¿HÉROE O VILLANO?

¿HÉROE O VILLANO?

viernes, noviembre 05, 2010

O homem que rompeu com a Humanidade


No começo, achei que fosse apenas mais um sem-teto (eufemismo criado
para os bons e velhos mendigos de outros tempos). Barbudo, esfarrapado,
sujo, ele andava pelo meu bairro com um saco de tralhas nas costas.
Aparaentava uns 40 anos, a idade em que todo homem sente vontade de
jogar tudo para o alto.

Não dei muita importância, nem quando o vi, com uma pedra na mão,
rabiscando caracteres ininteligíveis na calçada. Fileiras e mais fileiras de
frases que pareciam só fazer sentido para aquele misterioso forasteiro.

Logo, o segurança da rua veio avisar.

_ Não deem nada para ele, porque ele fica uma fera _ advertiu, ao
primeiro sinal de que algum morador estava compadecido da situação do
mendigo.

Já conhecendo o pragmatismo dos seguranças, achei que ele havia
inventado aquilo para que ninguém desse comida ou roupas ao andarilho
e, assim, ele fosse embora do bairro.

Mas um dia, eu mesmo vi. Uma senhora tentou dar a ele um cobertor
e ele seguiu andando apressadamente, sem olhar para trás. Deixou a
mulher no meio do caminho, embora aquelas madrugadas de inverno
tivéssem sido mais frias do que de costume.

Foi então que fiz a descoberta mais surpreendente sobre aquele homem:
ele simplesmente rompera relações com a Humanidade.

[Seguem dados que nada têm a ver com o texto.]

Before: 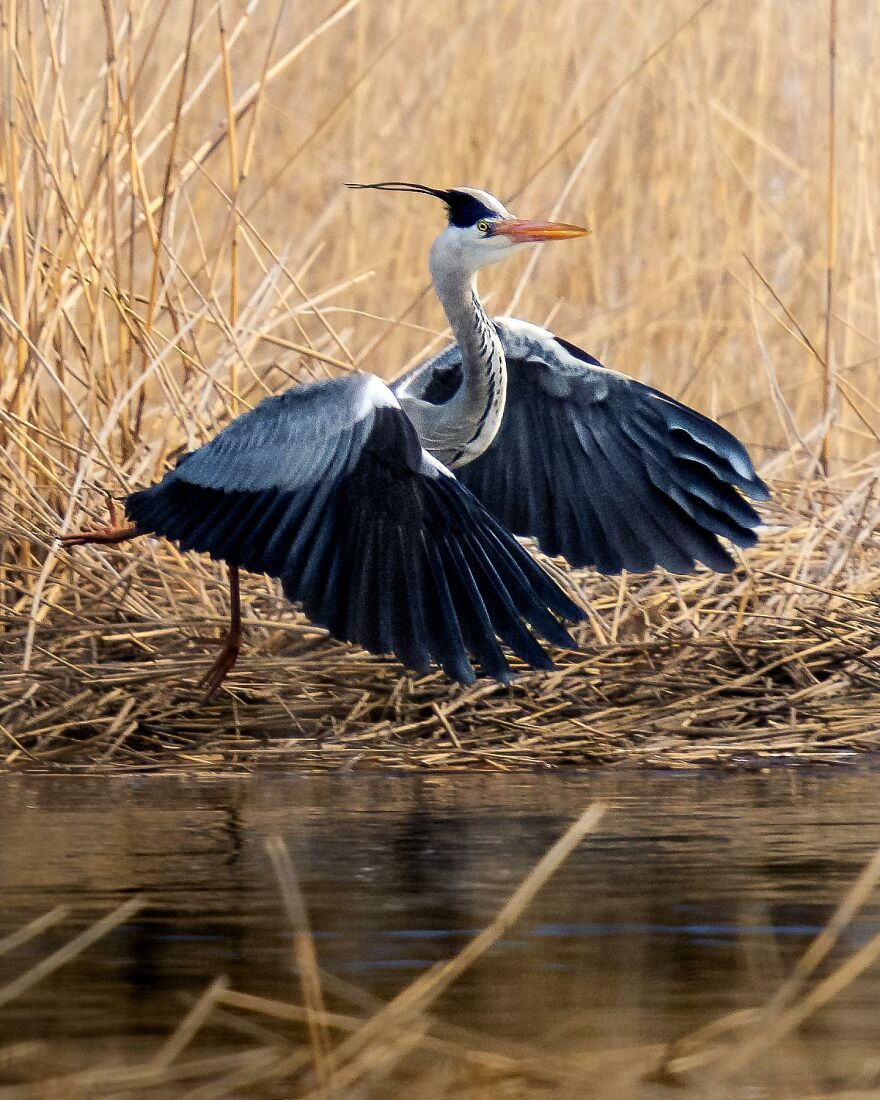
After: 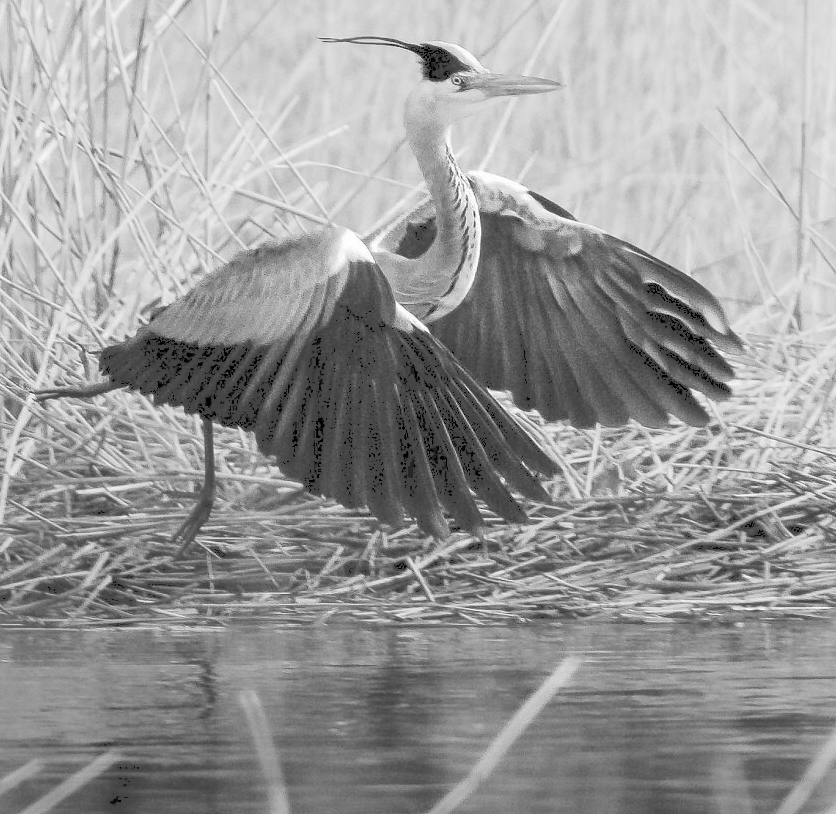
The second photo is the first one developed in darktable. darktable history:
monochrome: on, module defaults
crop and rotate: left 2.991%, top 13.302%, right 1.981%, bottom 12.636%
color balance rgb: perceptual saturation grading › global saturation 20%, perceptual saturation grading › highlights -25%, perceptual saturation grading › shadows 50%
tone curve: curves: ch0 [(0, 0) (0.003, 0.275) (0.011, 0.288) (0.025, 0.309) (0.044, 0.326) (0.069, 0.346) (0.1, 0.37) (0.136, 0.396) (0.177, 0.432) (0.224, 0.473) (0.277, 0.516) (0.335, 0.566) (0.399, 0.611) (0.468, 0.661) (0.543, 0.711) (0.623, 0.761) (0.709, 0.817) (0.801, 0.867) (0.898, 0.911) (1, 1)], preserve colors none
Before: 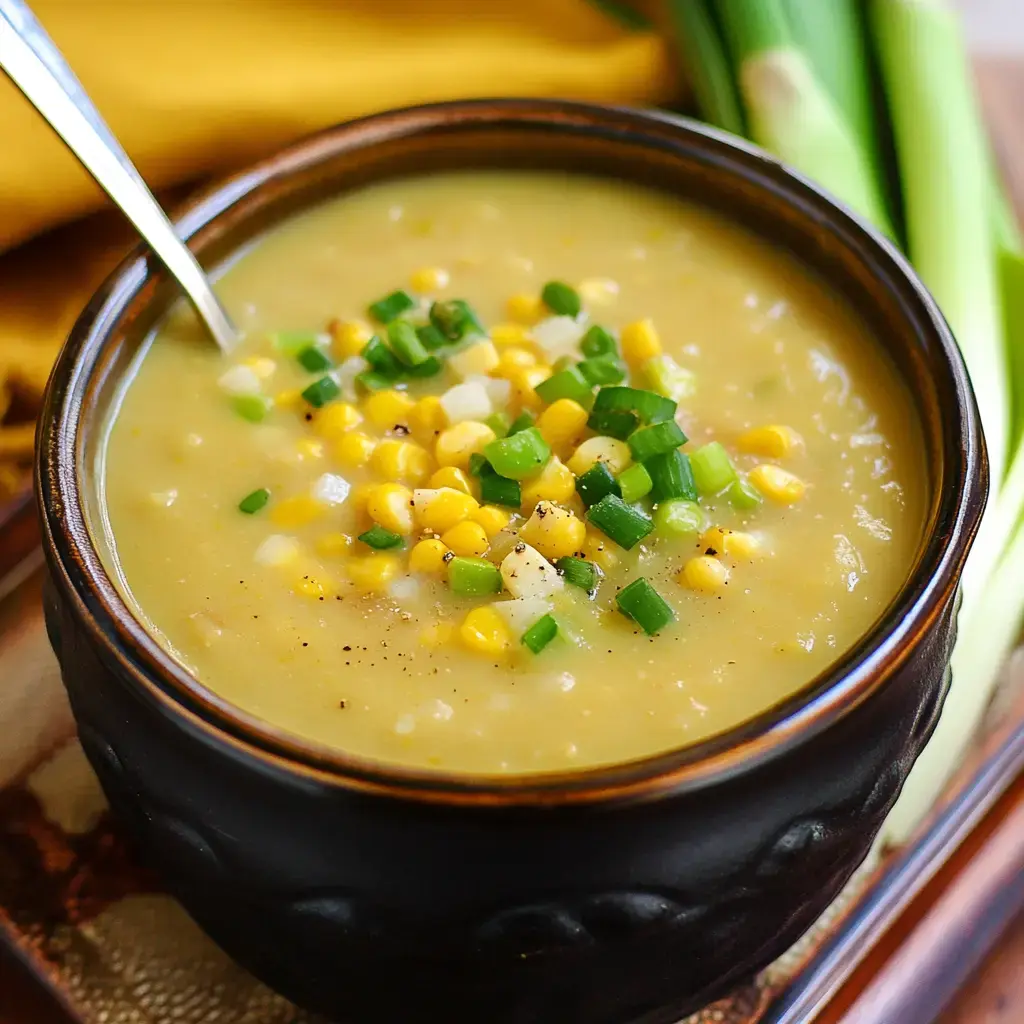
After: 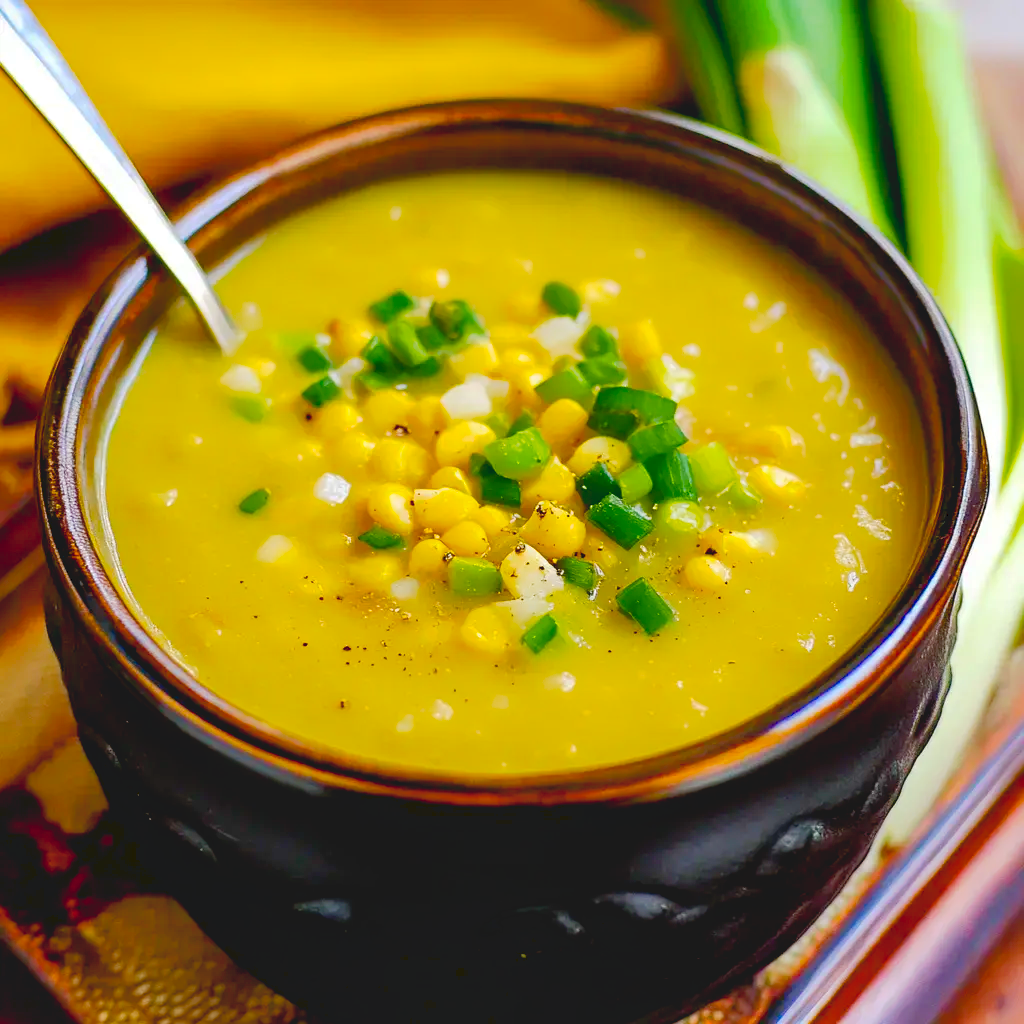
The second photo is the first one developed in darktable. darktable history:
tone curve: curves: ch0 [(0, 0) (0.003, 0.059) (0.011, 0.059) (0.025, 0.057) (0.044, 0.055) (0.069, 0.057) (0.1, 0.083) (0.136, 0.128) (0.177, 0.185) (0.224, 0.242) (0.277, 0.308) (0.335, 0.383) (0.399, 0.468) (0.468, 0.547) (0.543, 0.632) (0.623, 0.71) (0.709, 0.801) (0.801, 0.859) (0.898, 0.922) (1, 1)], preserve colors none
color balance rgb: linear chroma grading › global chroma 15%, perceptual saturation grading › global saturation 30%
shadows and highlights: on, module defaults
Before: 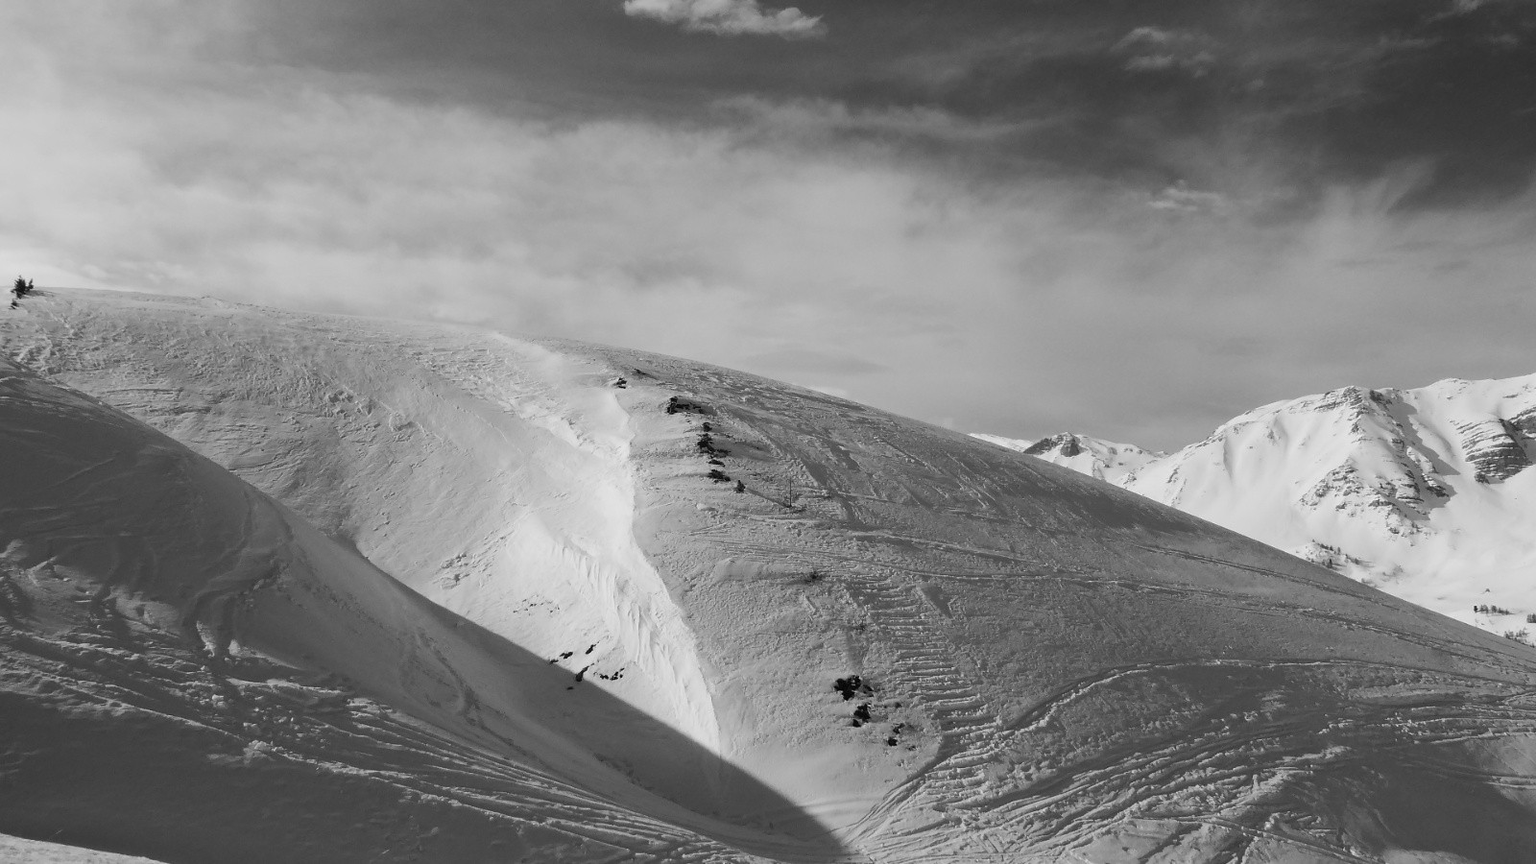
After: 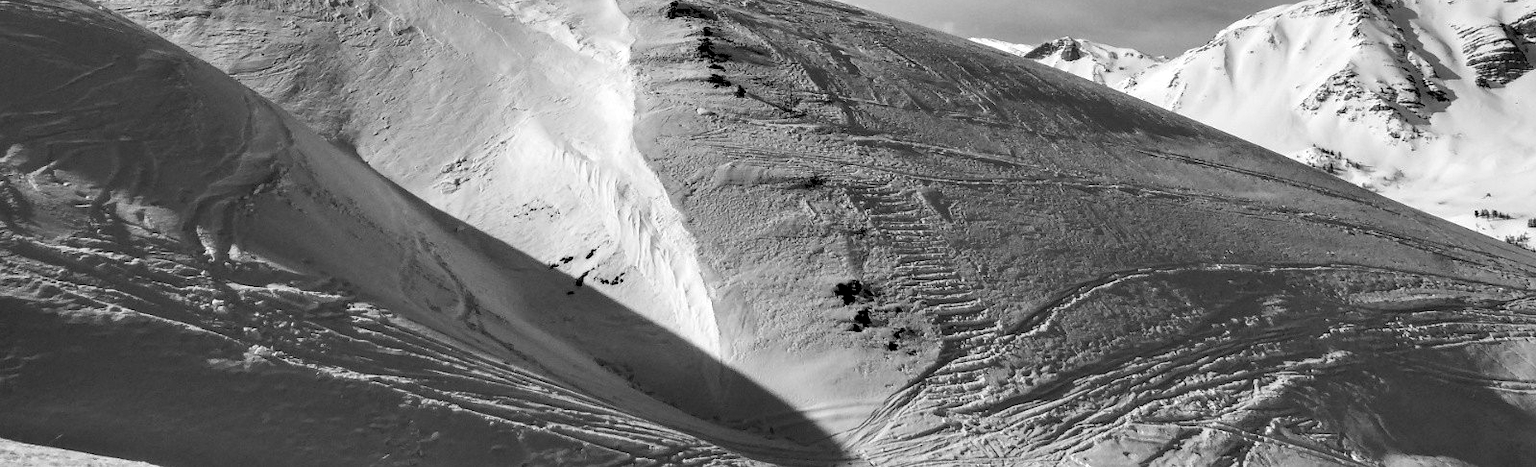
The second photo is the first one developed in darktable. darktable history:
local contrast: highlights 16%, detail 187%
crop and rotate: top 45.821%, right 0.034%
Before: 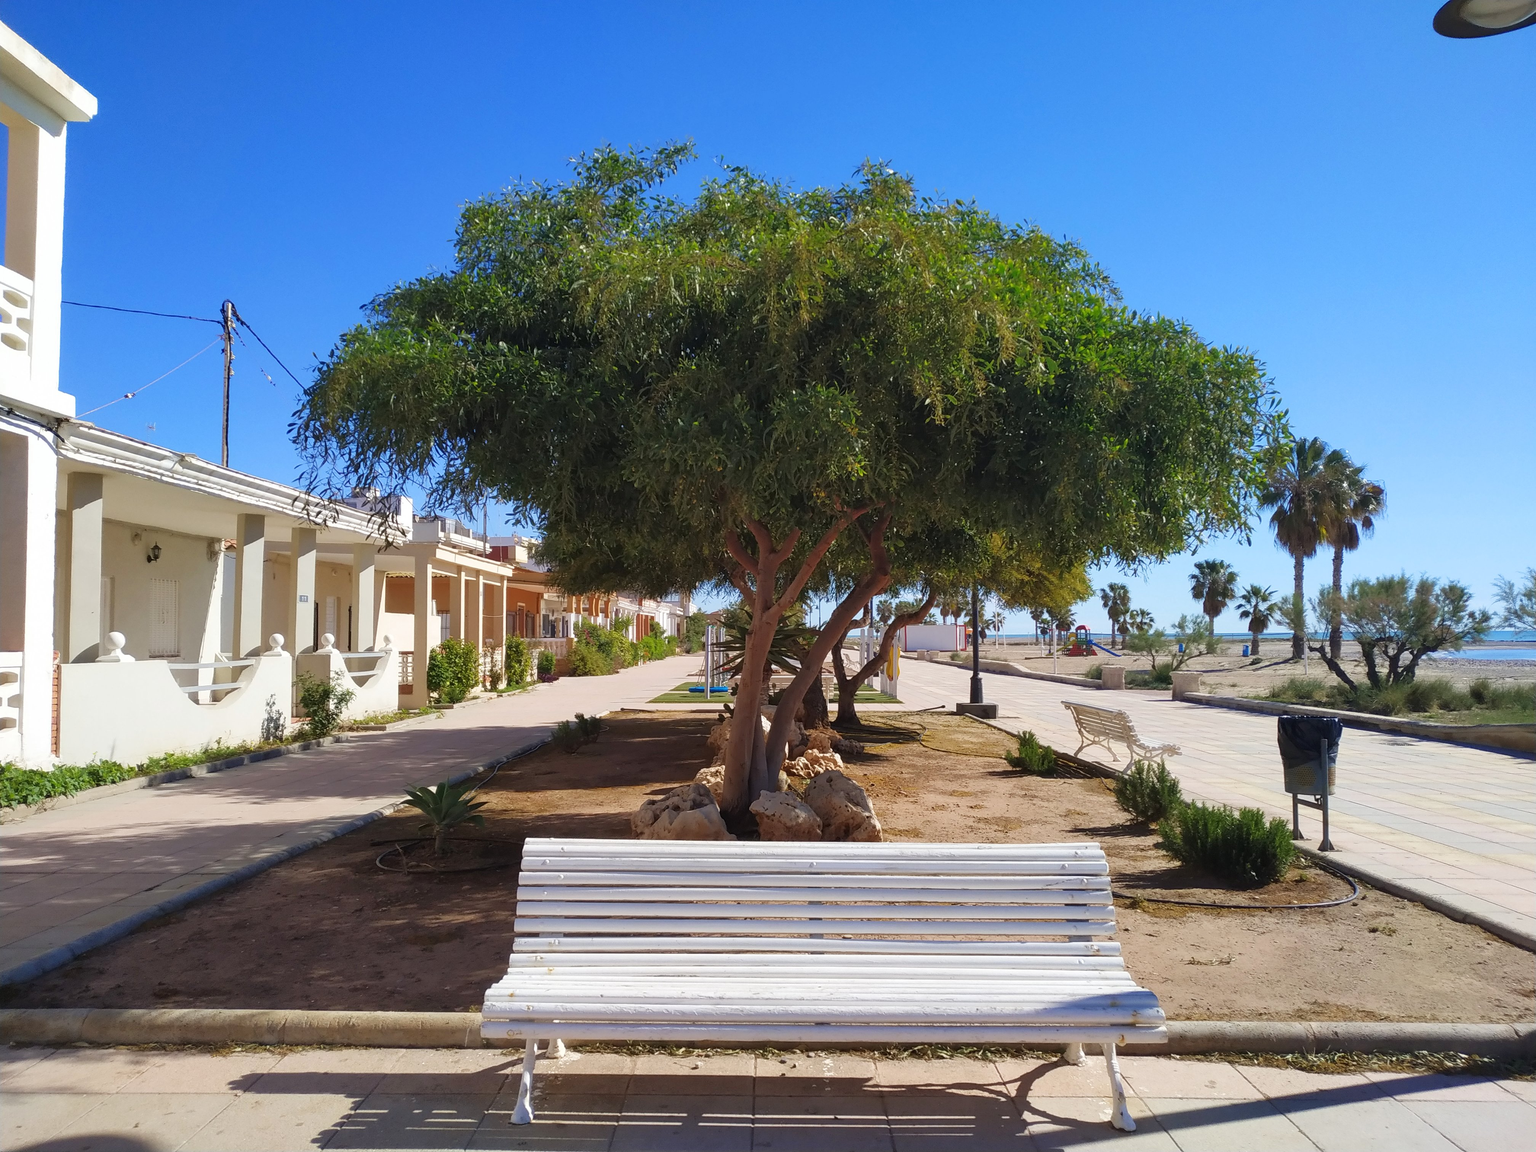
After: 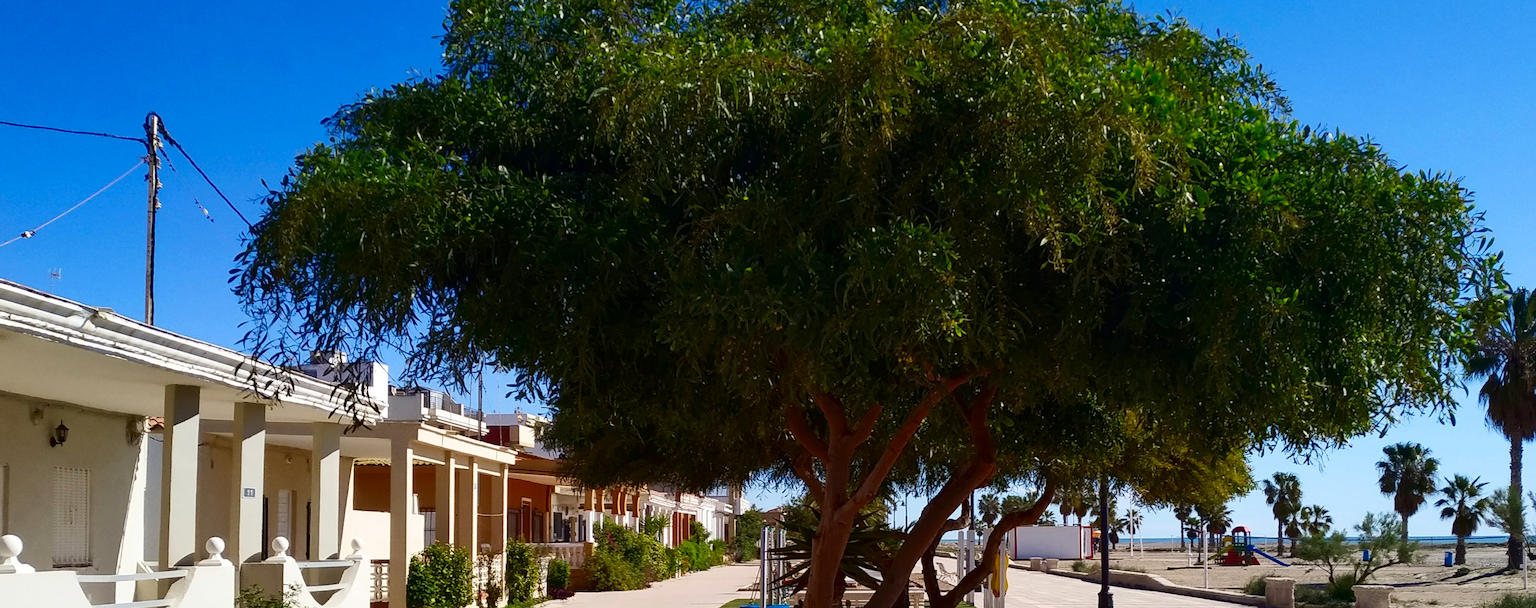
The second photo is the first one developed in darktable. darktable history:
contrast brightness saturation: contrast 0.19, brightness -0.24, saturation 0.11
crop: left 7.036%, top 18.398%, right 14.379%, bottom 40.043%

Além de não falar com ninguém, jamais, em circunstância alguma, o
homem só se alimenta nas cestas de lixo do bairro. Só come o que
encontra e, se não encontra nada, não come. Pedir, nunca. Claro que viver
como um heremita numa metrópole como o Rio de Janeiro tem seu preço.
E ele escolheu pagá-lo. Não tem casa, não tem comida, não tem roupa,
mas é a única pessoa totalmente livre e independente que eu conheci até
hoje.

Seria mudo? Autista? Alienado mental?

Começando pela última, débil ele não é. Cheguei à essa conclusão quando
o vi cheirando cuidadosamente um vidro com restos de molho de tomate
que havia acabado de garimpar numa lixeira. Não chegou ao requinte
de olhar a data de validade, mas a preocupação em saber se não estava
estragado revelou um inesperado instinto de sobrevivência.

Também descobri que ele dorme muito bem escondido, às vezes entre os
arbustos de meio metro de altura de uma praça pouco frequentada. Em
tempos de choque de ordem e de acolhimento compulsório de mendigos
nas ruas do Rio, saber encontrar um lugar bem camuflado para passar as
noites é fundamental.

Já o vi bebendo, embora nunca embriagado. Como não se relaciona com
nada que cheire a ser humano, ele não compra, não pede dinheiro. Se
encontra uma garrafa de vinho pela metade, bebe. Se encontra um maço
com dois ou três cigarros amassados, fuma-os. Mas só se o destino lhe der
de presente.

Mas a minha maior surpresa foi descobrir que ele também não é mudo.
Foi no dia que o vi cantando.

_ Ô, jardineira, por que estás tão triste? Mas o que foi que te aconteceu...

E repetia sempre essas duas frases, como num mantra carnavalesco,
cantado com vigor, mas sem sombra de euforia.

Sentado numa esquina deserta, olhar ora perdido, ora atento ao redor, ele
canta.

_ Ô, jardineira, por que estás tão triste? Mas o que foi que te aconteceu...

Ele não é louco, não é mudo.

Apenas optou por viver à margem de todos nós. Apagou seu passado e
abriu mão do futuro.

O único homem livre que conheço.

E que, apesar de tudo, algumas vezes invejo.